(Structure-from-motion data)
★ ★ ★ ★ ★ ★ ★
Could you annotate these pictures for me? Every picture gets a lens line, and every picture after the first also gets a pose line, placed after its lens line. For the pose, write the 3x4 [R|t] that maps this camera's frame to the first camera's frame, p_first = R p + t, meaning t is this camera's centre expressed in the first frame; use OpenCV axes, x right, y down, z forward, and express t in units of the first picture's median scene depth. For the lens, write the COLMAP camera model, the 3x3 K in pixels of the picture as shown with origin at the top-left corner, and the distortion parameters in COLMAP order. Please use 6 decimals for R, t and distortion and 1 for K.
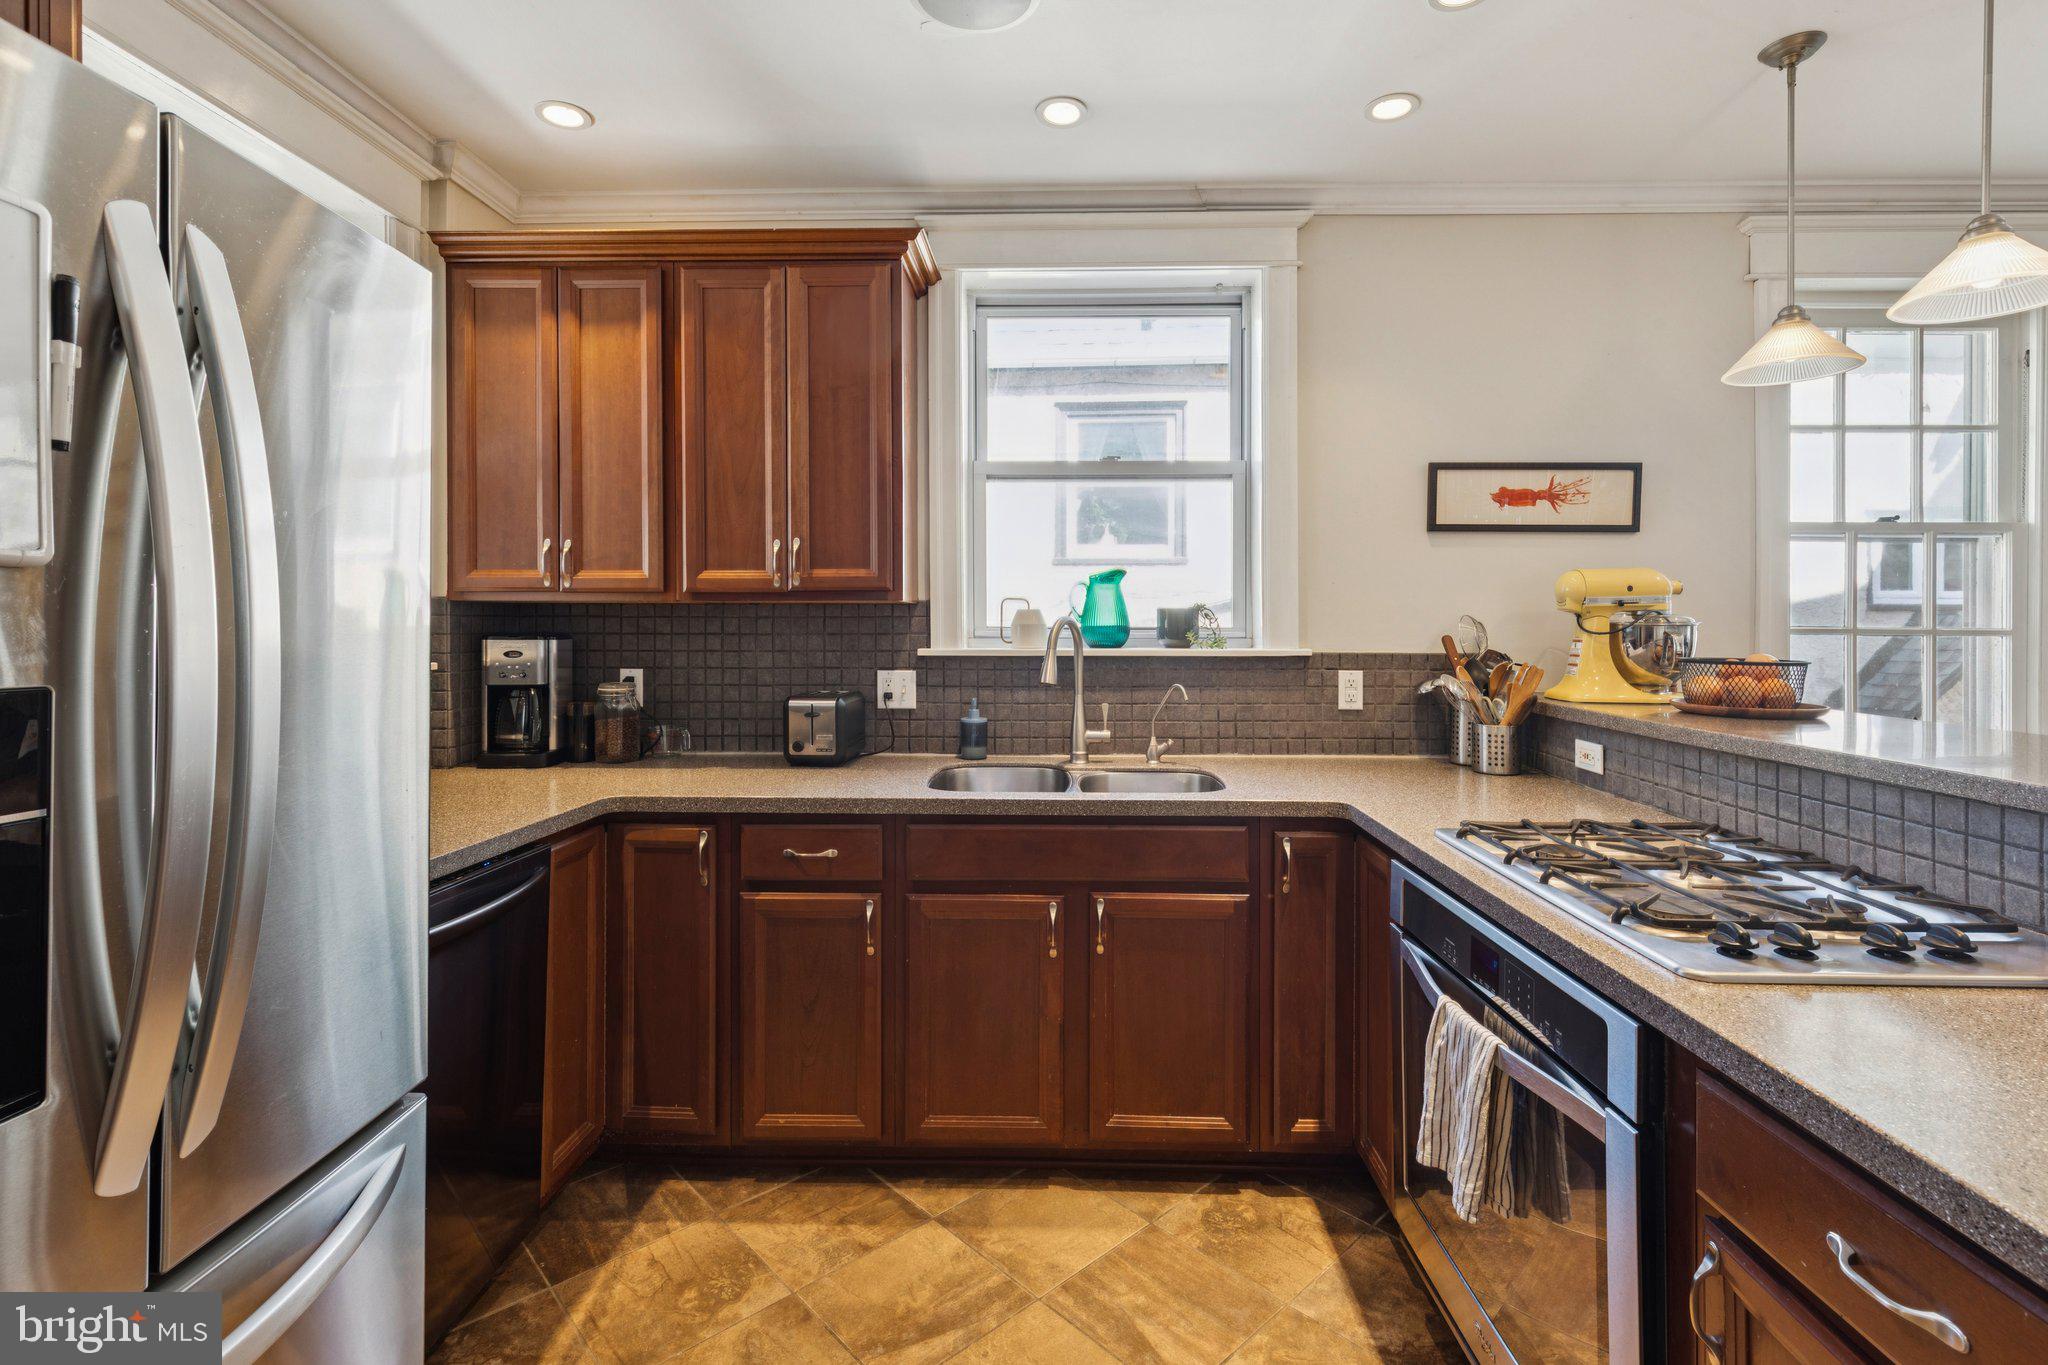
lens RADIAL K [[944.2, 0, 1036.4], [0, 944.2, 619.5], [0, 0, 1]] dist [0.003256, -0.000219]
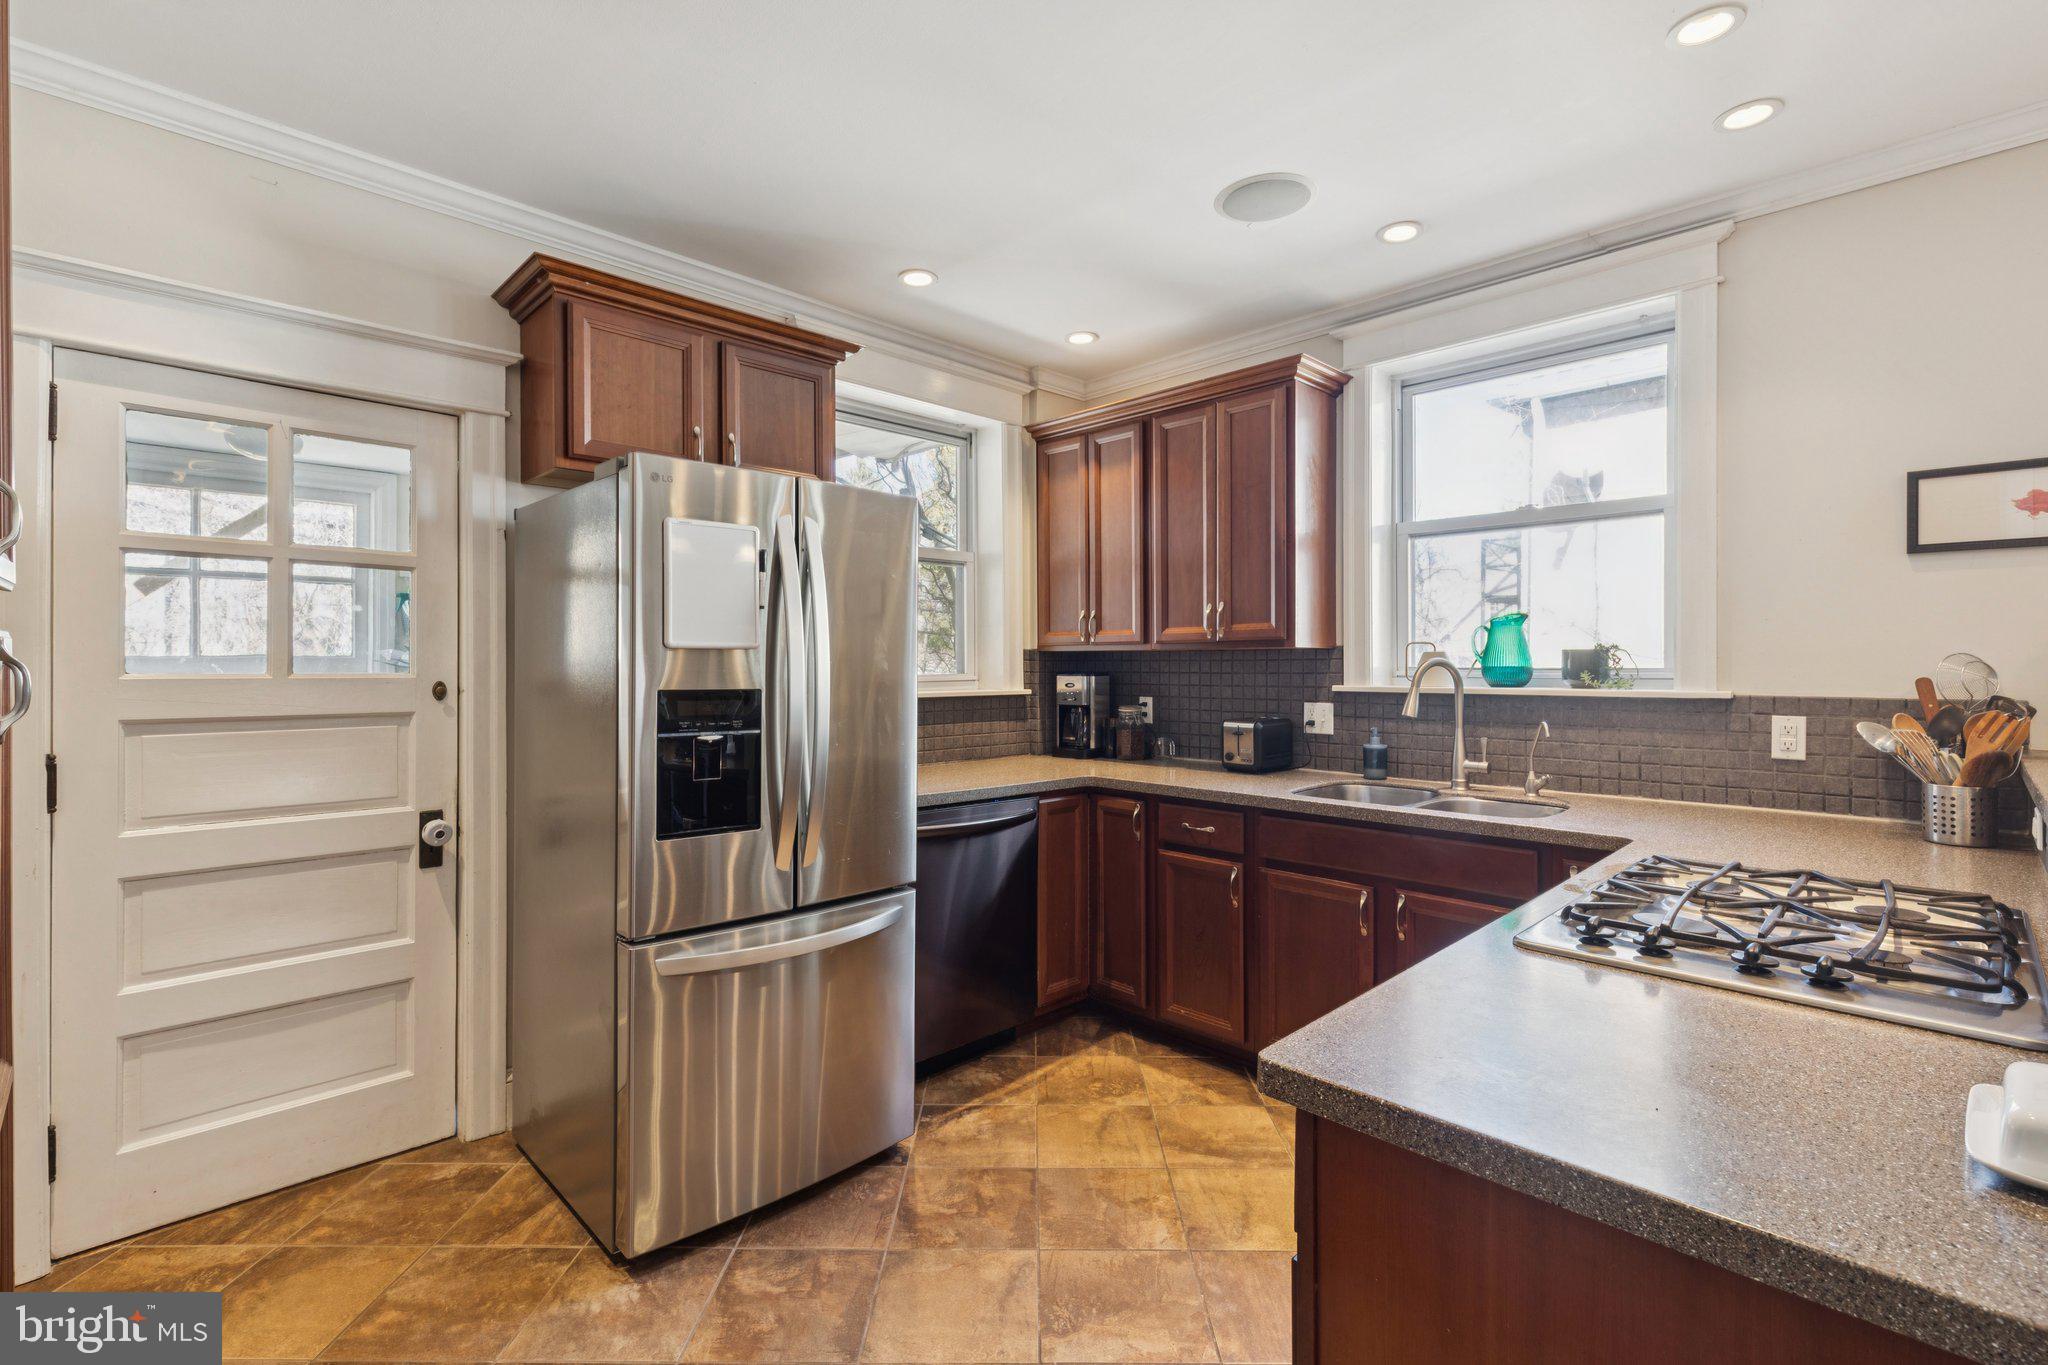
lens RADIAL K [[918.5, 0, 1026.7], [0, 918.5, 662.9], [0, 0, 1]] dist [0.001365, 0.000260]
pose [[0.721999, -0.003659, -0.691884, 0.450997], [0.006533, 0.999977, 0.001529, -0.002874], [0.691863, -0.005624, 0.722007, -0.145677]]
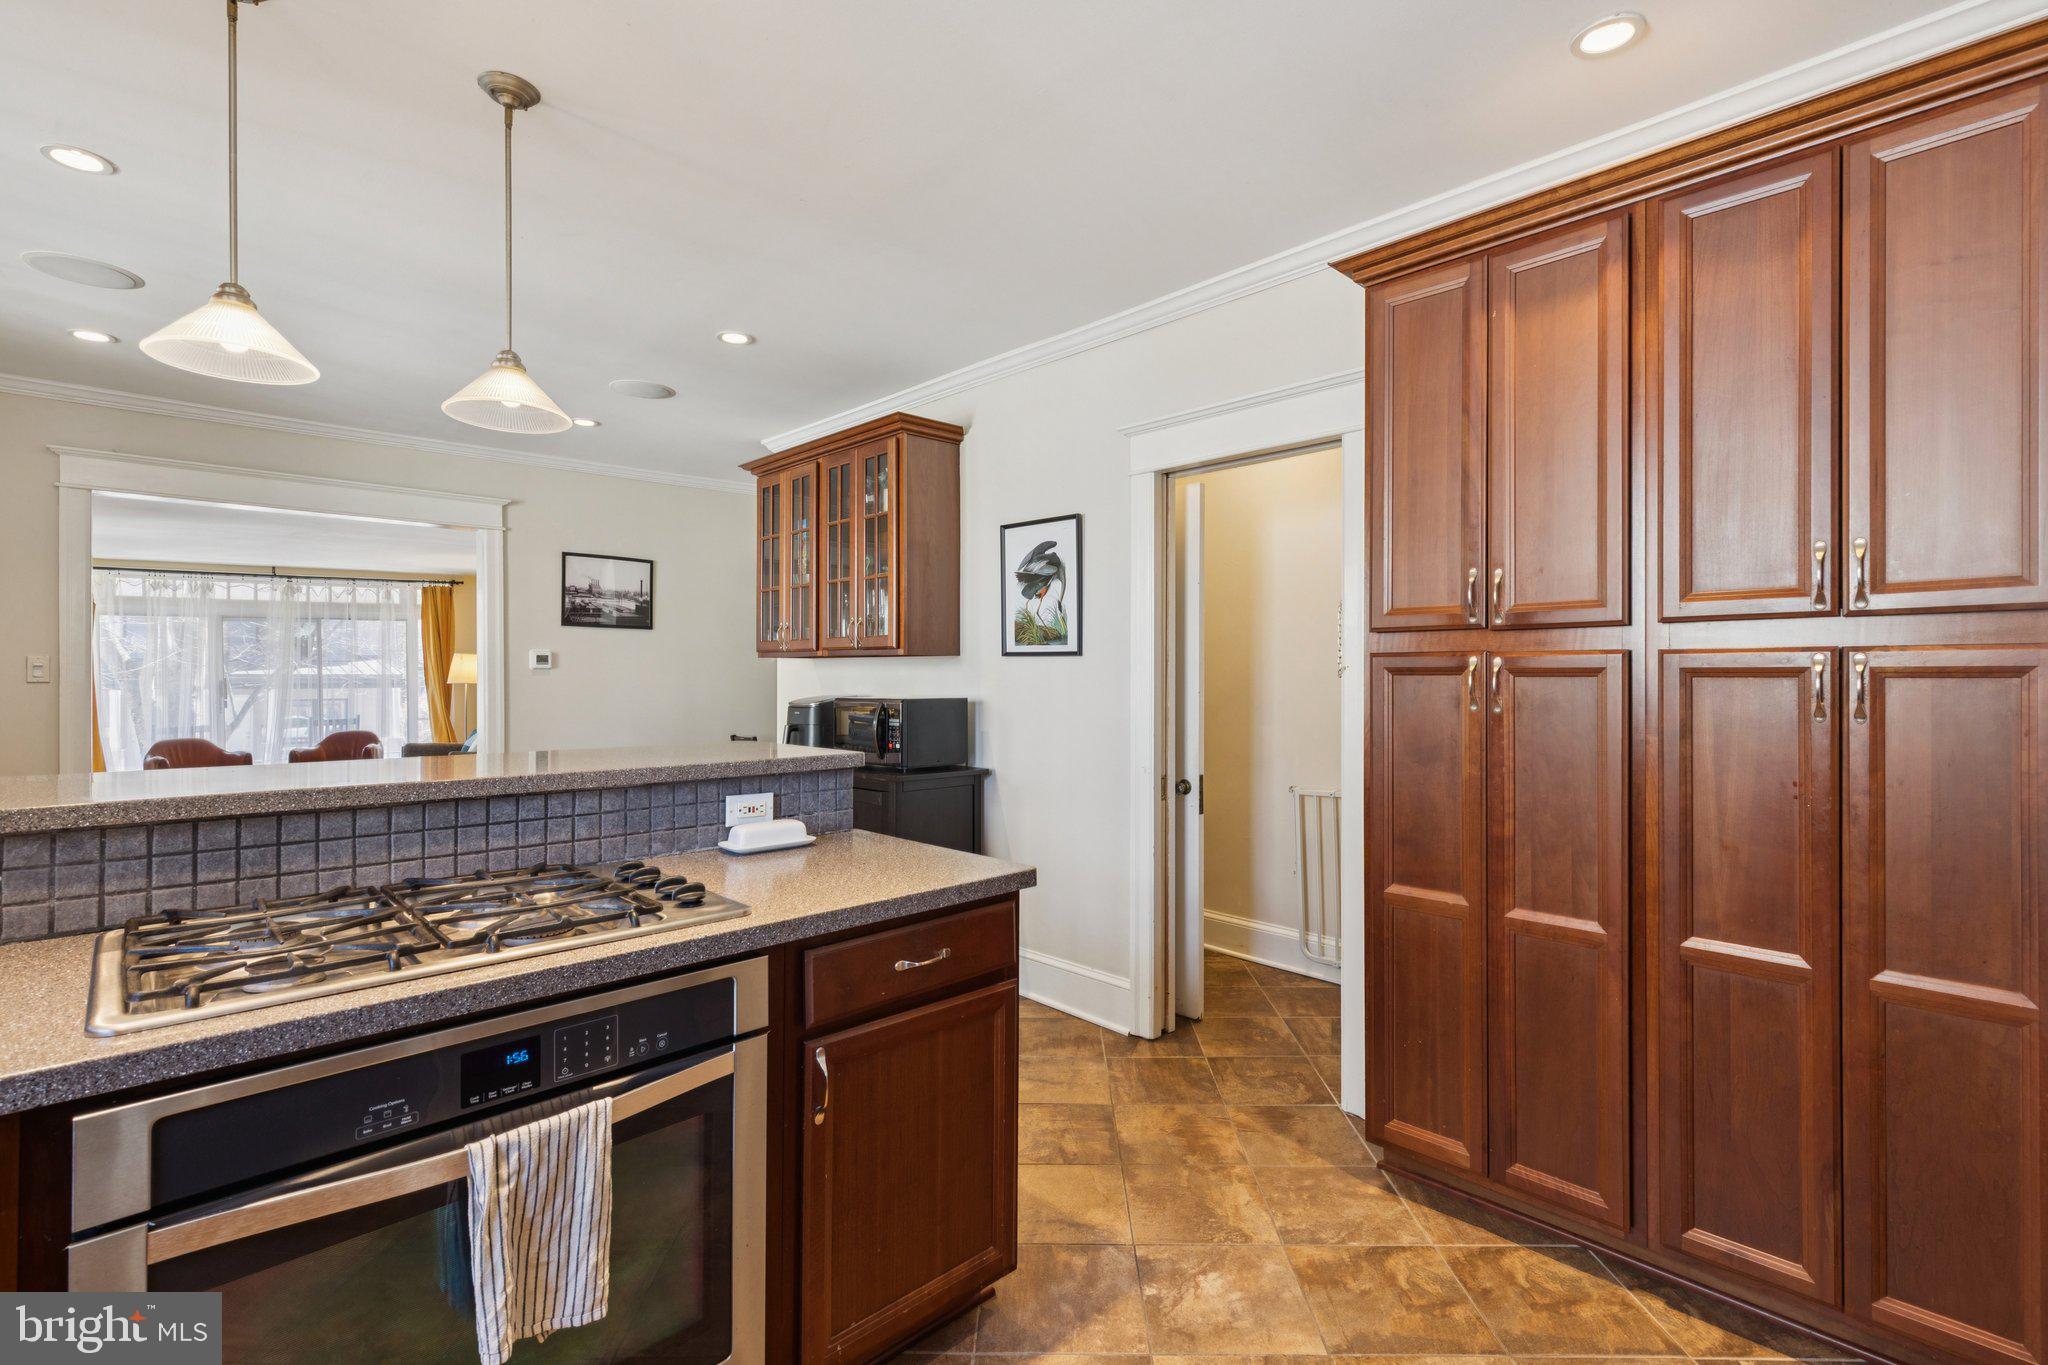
lens RADIAL K [[926.7, 0, 1036.3], [0, 926.7, 684.7], [0, 0, 1]] dist [0.001903, -0.000058]
pose [[-0.719455, -0.011266, 0.694448, -0.246791], [-0.009623, 0.999934, 0.006252, 0.007872], [-0.694472, -0.002185, -0.719516, 0.713854]]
★ ★ ★ ★ ★ ★ ★
◆ Exercise aim:
Repeat every record above exactly, but drop the pictures.

◆ Exercise response:
Could you annotate these pictures for me? Every picture gets a lens line, and every picture after the first also gets a pose line, placed after its lens line. For the pose, write the 3x4 [R|t] that maps this camera's frame to the first camera's frame, p_first = R p + t, meaning t is this camera's centre expressed in the first frame; use OpenCV axes, x right, y down, z forward, and express t in units of the first picture's median scene depth. For the lens, write the COLMAP camera model, the 3x3 K in pixels of the picture as shown with origin at the top-left corner, and the distortion parameters in COLMAP order. Please use 6 decimals for R, t and distortion and 1 for K.
lens RADIAL K [[944.2, 0, 1036.4], [0, 944.2, 619.5], [0, 0, 1]] dist [0.003256, -0.000219]
lens RADIAL K [[918.5, 0, 1026.7], [0, 918.5, 662.9], [0, 0, 1]] dist [0.001365, 0.000260]
pose [[0.721999, -0.003659, -0.691884, 0.450997], [0.006533, 0.999977, 0.001529, -0.002874], [0.691863, -0.005624, 0.722007, -0.145677]]
lens RADIAL K [[926.7, 0, 1036.3], [0, 926.7, 684.7], [0, 0, 1]] dist [0.001903, -0.000058]
pose [[-0.719455, -0.011266, 0.694448, -0.246791], [-0.009623, 0.999934, 0.006252, 0.007872], [-0.694472, -0.002185, -0.719516, 0.713854]]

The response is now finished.